O pedido de prisão de Lula pôs mais lenha na crise política e assustou os principais líderes de oposição, a ponto de os representantes do PSDB e do DEM criticarem os procuradores por essa atitude. Nas redes sociais, incendiou ainda mais a reação dos petistas em relação à Operação Java Jato, embora o processo paulista corra paralelo às investigações sobre o escândalo da Petrobras. Também serviu para animar os organizadores da manifestação contra Dilma Rousseff convocada para o próximo domingo, além de incentivar a reação dos petistas que querem confrontar os “coxinhas” para intimidá-los e esvaziar os protestos. Ou seja, o caldeirão da crise política está fervendo.
No plano institucional, o pedido de prisão pôs uma saia justa no ex-presidente Luiz Inácio Lula da Silva, que na quarta-feira à noite havia sido convidado a escolher um cargo no ministério pela presidente Dilma Rousseff. O PT articula a ida de Lula para o governo com objetivo de matar dois coelhos com uma só cajadada: evitar seu colapso político e tirar o líder petista da alçada do juiz Sérgio Moro, pois passaria a ter foro privilegiado. A manobra política, porém, pode ser interpretada como uma tentativa de obstruir a ação da Justiça, o que agravaria a situação de Lula, que ficou de decidir se vai para o governo ou não na segunda-feira.
A juíza Maria Priscila não gostou do estardalhaço sobre o caso, pois costuma ser muito discreta. Formada no Largo de São Francisco, na tradicional Faculdade de Direito da Universidade de São Paulo, tem 17 anos de magistratura. Ninguém sabe o que ela vai decidir, mas já sofre forte pressão política. O processo tem 36 volumes e ela pode levar algumas semanas estudando o caso. Advogados e juristas consideram o pedido de prisão preventiva de Lula desnecessário, o PT o considera uma atentado fascista à democracia. A leitura do pedido de prisão de Lula passa a impressão de que não é uma peça jurídica consistente, mas uma reação política do Ministério Público paulista às ações e declarações do PT e do Instituto Lula em relação ao processo.

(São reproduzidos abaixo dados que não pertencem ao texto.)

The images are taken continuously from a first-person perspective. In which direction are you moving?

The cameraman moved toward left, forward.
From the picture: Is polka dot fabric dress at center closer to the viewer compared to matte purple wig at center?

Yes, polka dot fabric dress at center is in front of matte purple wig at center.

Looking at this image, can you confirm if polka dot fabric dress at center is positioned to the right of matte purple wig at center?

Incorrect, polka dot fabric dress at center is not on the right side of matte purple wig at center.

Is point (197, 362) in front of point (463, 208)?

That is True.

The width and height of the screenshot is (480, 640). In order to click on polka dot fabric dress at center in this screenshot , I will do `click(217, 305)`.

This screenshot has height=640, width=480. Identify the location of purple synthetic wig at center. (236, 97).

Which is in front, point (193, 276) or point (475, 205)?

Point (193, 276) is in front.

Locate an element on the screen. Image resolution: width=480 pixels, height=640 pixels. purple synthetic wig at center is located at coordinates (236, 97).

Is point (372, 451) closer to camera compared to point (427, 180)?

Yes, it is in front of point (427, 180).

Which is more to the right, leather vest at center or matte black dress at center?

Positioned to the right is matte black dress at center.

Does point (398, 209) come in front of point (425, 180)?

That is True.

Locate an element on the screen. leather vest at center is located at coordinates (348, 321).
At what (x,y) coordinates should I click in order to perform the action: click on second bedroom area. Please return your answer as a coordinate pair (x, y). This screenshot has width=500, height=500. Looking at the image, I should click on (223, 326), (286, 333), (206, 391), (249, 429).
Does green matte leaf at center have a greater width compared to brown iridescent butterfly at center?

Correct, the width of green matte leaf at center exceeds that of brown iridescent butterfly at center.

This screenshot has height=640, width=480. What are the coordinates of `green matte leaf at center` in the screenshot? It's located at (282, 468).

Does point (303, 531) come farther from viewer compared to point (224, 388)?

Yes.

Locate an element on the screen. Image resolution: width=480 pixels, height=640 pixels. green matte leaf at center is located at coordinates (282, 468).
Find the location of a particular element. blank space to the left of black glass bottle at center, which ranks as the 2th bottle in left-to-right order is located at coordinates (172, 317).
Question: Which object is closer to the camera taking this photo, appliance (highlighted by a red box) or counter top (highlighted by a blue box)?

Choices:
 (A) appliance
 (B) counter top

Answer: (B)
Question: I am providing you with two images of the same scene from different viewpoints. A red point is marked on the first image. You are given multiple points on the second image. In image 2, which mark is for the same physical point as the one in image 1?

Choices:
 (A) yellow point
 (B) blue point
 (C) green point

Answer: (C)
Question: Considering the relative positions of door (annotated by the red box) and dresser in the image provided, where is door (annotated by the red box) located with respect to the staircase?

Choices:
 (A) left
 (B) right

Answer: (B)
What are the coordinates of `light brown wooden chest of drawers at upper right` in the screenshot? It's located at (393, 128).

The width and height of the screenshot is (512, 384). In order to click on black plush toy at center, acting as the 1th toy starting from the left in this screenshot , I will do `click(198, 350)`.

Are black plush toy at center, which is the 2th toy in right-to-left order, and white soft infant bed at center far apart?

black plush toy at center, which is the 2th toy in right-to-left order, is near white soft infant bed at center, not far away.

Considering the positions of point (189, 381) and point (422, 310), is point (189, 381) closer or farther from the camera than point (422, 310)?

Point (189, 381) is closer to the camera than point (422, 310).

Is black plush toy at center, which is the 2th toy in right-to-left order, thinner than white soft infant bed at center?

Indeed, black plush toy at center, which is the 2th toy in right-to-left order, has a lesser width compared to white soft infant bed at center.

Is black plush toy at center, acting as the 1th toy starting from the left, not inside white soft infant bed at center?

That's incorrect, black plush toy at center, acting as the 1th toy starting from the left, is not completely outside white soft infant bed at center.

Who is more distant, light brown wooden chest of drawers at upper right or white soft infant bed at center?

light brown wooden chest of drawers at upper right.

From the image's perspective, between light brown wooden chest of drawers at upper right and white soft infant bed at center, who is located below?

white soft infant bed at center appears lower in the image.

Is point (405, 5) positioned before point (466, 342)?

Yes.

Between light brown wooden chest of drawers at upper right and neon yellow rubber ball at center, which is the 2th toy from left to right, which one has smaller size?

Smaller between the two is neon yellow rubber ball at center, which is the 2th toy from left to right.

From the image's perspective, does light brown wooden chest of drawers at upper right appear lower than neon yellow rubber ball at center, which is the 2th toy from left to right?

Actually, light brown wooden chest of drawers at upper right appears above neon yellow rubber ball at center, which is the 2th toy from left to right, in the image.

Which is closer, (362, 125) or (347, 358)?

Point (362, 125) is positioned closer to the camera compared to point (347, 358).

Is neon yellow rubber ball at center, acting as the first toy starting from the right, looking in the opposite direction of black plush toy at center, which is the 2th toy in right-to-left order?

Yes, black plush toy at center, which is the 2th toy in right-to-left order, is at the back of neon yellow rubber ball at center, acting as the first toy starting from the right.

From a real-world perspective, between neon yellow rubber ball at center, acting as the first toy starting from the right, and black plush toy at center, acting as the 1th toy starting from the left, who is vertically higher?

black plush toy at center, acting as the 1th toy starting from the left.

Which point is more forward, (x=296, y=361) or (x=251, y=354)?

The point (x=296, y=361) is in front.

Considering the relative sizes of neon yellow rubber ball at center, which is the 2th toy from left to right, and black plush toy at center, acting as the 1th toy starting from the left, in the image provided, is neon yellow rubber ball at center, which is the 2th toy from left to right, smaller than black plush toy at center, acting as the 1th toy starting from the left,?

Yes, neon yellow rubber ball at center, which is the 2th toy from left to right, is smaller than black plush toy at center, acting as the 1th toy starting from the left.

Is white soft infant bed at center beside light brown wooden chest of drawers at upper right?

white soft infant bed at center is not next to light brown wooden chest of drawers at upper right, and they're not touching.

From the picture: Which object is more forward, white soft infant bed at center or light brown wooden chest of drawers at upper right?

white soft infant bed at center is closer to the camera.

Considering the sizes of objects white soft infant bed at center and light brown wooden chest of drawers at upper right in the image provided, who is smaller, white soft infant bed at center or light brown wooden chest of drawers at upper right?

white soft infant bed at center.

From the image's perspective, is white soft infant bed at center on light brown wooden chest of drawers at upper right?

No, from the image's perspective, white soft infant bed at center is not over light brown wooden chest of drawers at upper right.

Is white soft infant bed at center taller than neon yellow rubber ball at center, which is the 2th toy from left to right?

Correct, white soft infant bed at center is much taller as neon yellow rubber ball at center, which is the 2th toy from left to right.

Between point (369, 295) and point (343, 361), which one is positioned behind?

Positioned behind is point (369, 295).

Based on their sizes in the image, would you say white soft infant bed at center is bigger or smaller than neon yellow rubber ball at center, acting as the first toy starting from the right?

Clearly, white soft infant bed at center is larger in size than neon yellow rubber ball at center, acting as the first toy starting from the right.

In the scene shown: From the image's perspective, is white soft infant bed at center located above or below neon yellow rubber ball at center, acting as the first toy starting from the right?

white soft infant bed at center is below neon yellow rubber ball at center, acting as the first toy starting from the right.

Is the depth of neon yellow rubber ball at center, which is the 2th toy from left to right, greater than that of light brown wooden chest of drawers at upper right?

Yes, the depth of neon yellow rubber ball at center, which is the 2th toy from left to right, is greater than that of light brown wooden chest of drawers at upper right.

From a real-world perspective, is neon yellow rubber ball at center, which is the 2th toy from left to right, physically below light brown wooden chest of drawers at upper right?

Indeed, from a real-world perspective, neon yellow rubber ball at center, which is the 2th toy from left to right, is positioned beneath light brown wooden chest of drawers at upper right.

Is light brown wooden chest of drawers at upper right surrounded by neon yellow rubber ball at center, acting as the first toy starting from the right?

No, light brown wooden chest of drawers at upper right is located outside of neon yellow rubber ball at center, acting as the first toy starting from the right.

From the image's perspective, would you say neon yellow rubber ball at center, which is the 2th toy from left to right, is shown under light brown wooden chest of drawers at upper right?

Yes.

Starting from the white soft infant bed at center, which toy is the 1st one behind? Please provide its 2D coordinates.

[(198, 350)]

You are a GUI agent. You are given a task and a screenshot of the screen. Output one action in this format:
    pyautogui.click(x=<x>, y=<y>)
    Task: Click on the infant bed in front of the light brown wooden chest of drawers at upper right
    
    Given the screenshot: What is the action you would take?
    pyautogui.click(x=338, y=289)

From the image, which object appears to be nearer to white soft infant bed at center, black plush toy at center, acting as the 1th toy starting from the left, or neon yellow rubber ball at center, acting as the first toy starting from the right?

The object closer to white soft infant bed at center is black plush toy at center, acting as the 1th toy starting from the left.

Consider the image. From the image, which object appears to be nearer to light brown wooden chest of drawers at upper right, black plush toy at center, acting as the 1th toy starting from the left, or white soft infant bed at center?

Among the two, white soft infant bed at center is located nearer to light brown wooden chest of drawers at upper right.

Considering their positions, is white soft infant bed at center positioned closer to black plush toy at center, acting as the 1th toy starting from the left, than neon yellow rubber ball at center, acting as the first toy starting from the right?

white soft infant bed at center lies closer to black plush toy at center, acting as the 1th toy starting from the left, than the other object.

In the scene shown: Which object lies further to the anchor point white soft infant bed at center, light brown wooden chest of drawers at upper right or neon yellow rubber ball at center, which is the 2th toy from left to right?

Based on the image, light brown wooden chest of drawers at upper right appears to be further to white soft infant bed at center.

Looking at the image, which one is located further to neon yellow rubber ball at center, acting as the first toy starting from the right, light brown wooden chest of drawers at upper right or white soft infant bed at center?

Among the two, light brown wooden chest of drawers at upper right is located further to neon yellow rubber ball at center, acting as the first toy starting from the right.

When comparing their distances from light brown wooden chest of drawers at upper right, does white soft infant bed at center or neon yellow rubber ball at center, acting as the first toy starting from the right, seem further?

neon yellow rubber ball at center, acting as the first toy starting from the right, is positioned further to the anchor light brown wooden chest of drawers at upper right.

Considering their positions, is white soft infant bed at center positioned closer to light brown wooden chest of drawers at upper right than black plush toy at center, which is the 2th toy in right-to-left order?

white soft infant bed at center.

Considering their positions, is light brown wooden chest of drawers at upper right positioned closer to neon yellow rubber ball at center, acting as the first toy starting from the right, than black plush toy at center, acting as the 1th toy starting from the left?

A propósito, o caso do tríplex – como o de Atibaia, que é investigado pela Operação Lava Jato – é uma investigação mais profunda do que as pessoas imaginam. Tem uma conexão com o escândalo da Petrobras, envolvendo até o doleiro Alberto Yousseff, por causa das operações para incorporação e financiamento dos imóveis, com dinheiro desviado da Petrobras e recursos oriundos do FGTS. Caso seja provado que o imóvel é efetivamente de Lula e não da OAS, o ex-presidente da República estará enredado, inexoravelmente, na Operação Lava-Jato. O mesmo vale para o sítio de Atibaia, por causa das reformas feitas pela Odebrecht.
Trata-se, a rigor, de uma investigação criminal. Mas tudo que envolve a Operação Lava-Jato tem forte conotação política. O discurso adotado pelo ex-presidente Lula e pelo PT para politizar o processo e se defender acaba por confrontar o Judiciário. Tanto o juiz Sérgio Moro como, agora, a juíza Maria Priscila são autoridades constituídas, com atribuições e prerrogativas constitucionais muito bem definidas. Sem foro privilegiado, Lula tem que se submeter à autoridade judicial de primeira instância, antes de recorrer às instâncias superiores, que podem corrigir eventuais excessos, injustiças e omissões no processo. Manda o cerimonial que Lula seja tratado como Senhor Presidente em qualquer evento oficial, pois é o maior cargo que já ocupou, mas isso não lhe tira a condição de simples cidadão perante a Lei.